● **Problem requirements**: What to return is the tail of the data, from the line that contains "TE PUEDE INTERESAR" down to the last line, copied exactly.
START Source information
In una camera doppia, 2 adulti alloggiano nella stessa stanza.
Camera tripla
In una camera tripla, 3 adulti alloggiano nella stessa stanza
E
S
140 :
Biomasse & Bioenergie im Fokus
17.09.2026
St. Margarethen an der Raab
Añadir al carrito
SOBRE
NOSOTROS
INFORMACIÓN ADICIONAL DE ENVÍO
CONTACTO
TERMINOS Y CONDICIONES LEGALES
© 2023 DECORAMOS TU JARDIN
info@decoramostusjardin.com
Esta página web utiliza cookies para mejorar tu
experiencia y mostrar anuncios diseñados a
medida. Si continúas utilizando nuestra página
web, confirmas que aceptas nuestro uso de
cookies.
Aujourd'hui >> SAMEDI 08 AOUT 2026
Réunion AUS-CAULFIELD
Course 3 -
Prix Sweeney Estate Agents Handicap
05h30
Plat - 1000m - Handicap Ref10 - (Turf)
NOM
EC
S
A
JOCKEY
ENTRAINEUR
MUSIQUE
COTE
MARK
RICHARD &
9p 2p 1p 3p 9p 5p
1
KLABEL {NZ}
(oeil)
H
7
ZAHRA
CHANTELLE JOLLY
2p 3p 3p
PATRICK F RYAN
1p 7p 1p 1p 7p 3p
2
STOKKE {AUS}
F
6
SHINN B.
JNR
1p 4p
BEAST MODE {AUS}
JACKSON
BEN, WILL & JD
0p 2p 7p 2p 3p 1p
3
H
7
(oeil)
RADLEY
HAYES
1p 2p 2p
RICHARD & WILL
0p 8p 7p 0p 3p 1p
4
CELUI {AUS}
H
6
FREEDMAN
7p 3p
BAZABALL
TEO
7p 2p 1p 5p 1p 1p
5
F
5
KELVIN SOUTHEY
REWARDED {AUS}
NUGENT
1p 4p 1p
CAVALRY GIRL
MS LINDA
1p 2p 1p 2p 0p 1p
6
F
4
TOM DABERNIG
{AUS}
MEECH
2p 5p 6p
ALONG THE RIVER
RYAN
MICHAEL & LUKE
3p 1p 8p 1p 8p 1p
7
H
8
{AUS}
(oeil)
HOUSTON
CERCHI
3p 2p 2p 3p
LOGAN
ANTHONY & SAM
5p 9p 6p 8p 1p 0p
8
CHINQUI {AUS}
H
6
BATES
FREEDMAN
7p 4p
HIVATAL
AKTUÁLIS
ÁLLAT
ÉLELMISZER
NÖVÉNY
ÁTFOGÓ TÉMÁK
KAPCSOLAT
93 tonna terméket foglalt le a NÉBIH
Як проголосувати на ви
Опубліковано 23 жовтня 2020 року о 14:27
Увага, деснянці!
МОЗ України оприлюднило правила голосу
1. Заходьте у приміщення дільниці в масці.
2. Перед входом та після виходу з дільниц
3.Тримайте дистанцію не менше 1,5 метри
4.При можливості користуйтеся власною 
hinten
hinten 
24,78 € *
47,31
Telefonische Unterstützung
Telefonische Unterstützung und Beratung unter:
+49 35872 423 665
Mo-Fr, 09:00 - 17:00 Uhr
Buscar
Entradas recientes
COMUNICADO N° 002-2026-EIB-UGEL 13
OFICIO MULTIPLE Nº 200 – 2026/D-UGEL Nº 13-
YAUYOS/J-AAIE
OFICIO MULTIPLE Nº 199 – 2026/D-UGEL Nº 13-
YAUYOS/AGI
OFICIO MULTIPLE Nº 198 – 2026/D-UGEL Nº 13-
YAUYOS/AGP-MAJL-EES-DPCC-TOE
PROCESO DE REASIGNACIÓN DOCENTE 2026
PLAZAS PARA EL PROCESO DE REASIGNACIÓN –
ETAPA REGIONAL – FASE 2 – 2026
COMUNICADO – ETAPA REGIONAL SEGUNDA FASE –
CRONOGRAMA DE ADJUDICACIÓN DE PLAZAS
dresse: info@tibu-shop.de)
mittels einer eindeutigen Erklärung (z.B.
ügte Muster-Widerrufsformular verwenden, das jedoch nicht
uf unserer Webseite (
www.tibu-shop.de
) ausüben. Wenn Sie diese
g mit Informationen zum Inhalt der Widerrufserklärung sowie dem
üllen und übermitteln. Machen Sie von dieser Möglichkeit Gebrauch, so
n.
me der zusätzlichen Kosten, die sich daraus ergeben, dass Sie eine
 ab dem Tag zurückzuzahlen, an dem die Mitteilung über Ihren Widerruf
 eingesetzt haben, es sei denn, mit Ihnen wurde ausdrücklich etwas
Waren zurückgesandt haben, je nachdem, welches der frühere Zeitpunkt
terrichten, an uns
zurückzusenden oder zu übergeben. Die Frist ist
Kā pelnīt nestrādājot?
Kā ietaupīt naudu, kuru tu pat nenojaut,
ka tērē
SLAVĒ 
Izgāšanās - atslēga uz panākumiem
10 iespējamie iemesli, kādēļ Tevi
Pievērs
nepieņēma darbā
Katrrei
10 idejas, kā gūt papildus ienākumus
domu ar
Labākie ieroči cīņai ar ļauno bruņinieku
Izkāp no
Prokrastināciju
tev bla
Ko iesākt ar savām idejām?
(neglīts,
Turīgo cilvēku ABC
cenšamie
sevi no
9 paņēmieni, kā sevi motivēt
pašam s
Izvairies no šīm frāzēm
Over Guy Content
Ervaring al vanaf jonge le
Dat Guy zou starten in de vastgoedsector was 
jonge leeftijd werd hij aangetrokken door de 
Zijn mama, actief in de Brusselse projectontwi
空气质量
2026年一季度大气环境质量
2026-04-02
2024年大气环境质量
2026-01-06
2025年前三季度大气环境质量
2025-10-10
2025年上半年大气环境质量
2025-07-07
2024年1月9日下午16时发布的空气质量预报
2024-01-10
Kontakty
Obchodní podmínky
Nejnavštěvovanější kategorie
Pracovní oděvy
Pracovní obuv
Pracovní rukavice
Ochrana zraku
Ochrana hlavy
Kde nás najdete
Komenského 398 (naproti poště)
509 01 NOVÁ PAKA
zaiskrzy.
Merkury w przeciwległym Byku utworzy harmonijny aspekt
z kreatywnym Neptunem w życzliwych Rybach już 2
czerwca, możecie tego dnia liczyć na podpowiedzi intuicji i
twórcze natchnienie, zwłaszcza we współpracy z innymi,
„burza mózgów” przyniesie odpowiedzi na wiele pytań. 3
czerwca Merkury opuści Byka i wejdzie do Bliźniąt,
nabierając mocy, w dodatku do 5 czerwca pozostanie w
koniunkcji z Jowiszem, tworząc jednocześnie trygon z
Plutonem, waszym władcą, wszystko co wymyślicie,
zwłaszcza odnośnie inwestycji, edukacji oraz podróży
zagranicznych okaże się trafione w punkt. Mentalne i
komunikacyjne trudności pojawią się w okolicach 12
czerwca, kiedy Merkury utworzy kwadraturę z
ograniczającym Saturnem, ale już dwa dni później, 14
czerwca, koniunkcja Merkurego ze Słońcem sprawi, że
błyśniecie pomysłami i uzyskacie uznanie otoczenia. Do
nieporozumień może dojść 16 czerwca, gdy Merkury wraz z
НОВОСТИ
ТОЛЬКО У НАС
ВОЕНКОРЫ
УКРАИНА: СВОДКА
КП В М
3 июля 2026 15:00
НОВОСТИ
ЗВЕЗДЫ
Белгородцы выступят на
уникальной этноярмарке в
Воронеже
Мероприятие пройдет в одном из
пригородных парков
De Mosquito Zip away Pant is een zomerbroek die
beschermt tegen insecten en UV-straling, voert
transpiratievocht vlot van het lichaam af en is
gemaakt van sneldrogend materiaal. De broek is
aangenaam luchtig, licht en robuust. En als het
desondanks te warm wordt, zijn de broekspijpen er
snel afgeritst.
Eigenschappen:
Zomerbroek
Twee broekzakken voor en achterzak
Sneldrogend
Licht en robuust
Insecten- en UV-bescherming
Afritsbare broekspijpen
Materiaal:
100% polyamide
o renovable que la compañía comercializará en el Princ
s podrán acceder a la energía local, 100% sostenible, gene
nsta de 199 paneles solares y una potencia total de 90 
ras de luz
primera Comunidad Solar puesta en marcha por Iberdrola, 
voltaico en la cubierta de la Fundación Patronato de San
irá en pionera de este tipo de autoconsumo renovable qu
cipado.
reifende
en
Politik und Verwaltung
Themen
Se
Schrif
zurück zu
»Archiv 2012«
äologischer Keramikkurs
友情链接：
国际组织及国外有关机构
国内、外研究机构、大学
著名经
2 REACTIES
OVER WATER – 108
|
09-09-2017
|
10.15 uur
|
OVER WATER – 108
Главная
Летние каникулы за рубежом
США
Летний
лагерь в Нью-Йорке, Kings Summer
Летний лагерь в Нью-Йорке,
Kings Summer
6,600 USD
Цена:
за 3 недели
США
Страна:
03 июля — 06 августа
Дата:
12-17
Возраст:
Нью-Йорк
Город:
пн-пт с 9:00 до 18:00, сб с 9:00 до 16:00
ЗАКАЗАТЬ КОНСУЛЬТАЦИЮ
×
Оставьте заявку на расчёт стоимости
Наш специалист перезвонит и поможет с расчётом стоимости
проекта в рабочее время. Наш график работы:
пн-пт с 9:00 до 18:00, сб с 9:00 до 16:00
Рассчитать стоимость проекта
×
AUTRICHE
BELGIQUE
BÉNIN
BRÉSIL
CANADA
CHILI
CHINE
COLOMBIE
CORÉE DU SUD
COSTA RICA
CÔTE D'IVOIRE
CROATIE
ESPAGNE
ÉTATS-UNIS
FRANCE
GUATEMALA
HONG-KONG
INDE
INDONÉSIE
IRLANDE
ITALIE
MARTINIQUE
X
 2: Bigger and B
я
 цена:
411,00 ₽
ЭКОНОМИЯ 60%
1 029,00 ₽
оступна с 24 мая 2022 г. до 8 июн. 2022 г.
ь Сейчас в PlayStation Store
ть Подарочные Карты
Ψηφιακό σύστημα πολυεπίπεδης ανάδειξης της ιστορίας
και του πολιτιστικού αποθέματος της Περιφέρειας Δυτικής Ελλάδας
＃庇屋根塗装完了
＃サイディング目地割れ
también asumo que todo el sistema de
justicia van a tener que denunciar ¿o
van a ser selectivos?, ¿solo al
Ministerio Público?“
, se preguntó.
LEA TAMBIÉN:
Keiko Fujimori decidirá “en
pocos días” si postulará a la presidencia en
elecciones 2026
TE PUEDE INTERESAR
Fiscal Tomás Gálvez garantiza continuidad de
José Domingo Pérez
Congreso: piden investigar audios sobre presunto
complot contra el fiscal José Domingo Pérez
END Source information
● **Exercise result**:
TE PUEDE INTERESAR
Fiscal Tomás Gálvez garantiza continuidad de
José Domingo Pérez
Congreso: piden investigar audios sobre presunto
complot contra el fiscal José Domingo Pérez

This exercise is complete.